YOUR TASK: Copy out, word for word, the lines of the items below that run from the line containing "common name: Carolina Satyr" through the end of the items.

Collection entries
━━━━

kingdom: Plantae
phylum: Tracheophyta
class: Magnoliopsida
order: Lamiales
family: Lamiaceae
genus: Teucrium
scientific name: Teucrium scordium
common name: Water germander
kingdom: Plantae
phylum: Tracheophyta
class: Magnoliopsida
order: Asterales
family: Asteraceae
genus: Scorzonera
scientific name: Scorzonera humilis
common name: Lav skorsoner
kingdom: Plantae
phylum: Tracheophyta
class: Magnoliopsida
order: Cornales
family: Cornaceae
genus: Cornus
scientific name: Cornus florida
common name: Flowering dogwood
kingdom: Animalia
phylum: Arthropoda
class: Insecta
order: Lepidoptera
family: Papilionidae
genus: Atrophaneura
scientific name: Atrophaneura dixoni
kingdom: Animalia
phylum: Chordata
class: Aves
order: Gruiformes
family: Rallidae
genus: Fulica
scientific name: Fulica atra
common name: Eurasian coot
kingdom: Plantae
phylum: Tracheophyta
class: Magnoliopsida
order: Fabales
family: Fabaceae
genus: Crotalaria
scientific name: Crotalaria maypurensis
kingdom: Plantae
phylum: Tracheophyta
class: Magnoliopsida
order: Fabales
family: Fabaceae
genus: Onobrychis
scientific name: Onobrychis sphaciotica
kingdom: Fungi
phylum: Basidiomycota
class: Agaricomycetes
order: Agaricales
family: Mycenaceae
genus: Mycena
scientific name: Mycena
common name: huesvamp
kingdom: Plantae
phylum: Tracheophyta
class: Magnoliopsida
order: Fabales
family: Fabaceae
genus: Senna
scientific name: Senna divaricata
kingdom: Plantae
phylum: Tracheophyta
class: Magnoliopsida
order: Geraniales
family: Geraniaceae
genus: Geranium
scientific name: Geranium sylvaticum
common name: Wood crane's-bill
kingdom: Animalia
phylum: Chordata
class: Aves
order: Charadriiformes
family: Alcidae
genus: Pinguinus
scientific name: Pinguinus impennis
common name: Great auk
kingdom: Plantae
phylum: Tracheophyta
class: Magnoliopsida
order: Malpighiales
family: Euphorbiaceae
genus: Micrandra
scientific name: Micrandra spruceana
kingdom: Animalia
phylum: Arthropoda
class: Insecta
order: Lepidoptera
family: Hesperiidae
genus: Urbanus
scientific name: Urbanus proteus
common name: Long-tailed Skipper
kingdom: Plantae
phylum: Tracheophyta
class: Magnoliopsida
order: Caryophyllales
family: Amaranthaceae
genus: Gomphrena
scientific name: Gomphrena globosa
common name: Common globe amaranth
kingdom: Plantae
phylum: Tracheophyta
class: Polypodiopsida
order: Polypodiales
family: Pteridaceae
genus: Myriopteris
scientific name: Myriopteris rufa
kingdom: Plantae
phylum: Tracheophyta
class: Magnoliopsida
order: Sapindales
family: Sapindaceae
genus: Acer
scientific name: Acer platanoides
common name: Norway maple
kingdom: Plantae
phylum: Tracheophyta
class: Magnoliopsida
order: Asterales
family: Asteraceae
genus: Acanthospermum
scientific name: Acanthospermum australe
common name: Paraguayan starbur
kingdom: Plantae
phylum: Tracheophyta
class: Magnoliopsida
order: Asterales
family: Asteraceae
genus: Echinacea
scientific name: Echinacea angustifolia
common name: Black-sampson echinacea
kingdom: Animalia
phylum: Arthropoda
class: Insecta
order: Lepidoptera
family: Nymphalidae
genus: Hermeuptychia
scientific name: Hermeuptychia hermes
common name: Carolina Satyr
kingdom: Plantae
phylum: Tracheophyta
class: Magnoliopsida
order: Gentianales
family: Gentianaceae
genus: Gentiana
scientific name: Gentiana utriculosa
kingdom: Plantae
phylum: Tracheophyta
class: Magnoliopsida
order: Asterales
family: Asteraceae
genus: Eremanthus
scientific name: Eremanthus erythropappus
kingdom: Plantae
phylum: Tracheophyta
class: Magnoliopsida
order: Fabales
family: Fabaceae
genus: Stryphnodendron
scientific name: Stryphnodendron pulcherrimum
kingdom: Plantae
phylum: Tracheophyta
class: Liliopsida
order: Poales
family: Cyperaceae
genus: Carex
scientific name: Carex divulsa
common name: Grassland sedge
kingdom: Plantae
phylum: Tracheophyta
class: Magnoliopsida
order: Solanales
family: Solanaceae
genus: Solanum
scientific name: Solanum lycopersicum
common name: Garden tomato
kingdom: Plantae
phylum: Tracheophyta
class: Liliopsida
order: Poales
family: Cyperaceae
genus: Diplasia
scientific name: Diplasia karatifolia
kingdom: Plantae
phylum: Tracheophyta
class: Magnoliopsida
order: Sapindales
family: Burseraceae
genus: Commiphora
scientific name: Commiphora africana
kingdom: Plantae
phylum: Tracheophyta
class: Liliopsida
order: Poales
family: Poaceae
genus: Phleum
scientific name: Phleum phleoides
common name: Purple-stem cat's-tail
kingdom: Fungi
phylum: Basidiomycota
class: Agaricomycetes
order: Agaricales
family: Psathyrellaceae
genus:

━━━━

PROBLEM SOLUTION:
common name: Carolina Satyr
kingdom: Plantae
phylum: Tracheophyta
class: Magnoliopsida
order: Gentianales
family: Gentianaceae
genus: Gentiana
scientific name: Gentiana utriculosa
kingdom: Plantae
phylum: Tracheophyta
class: Magnoliopsida
order: Asterales
family: Asteraceae
genus: Eremanthus
scientific name: Eremanthus erythropappus
kingdom: Plantae
phylum: Tracheophyta
class: Magnoliopsida
order: Fabales
family: Fabaceae
genus: Stryphnodendron
scientific name: Stryphnodendron pulcherrimum
kingdom: Plantae
phylum: Tracheophyta
class: Liliopsida
order: Poales
family: Cyperaceae
genus: Carex
scientific name: Carex divulsa
common name: Grassland sedge
kingdom: Plantae
phylum: Tracheophyta
class: Magnoliopsida
order: Solanales
family: Solanaceae
genus: Solanum
scientific name: Solanum lycopersicum
common name: Garden tomato
kingdom: Plantae
phylum: Tracheophyta
class: Liliopsida
order: Poales
family: Cyperaceae
genus: Diplasia
scientific name: Diplasia karatifolia
kingdom: Plantae
phylum: Tracheophyta
class: Magnoliopsida
order: Sapindales
family: Burseraceae
genus: Commiphora
scientific name: Commiphora africana
kingdom: Plantae
phylum: Tracheophyta
class: Liliopsida
order: Poales
family: Poaceae
genus: Phleum
scientific name: Phleum phleoides
common name: Purple-stem cat's-tail
kingdom: Fungi
phylum: Basidiomycota
class: Agaricomycetes
order: Agaricales
family: Psathyrellaceae
genus:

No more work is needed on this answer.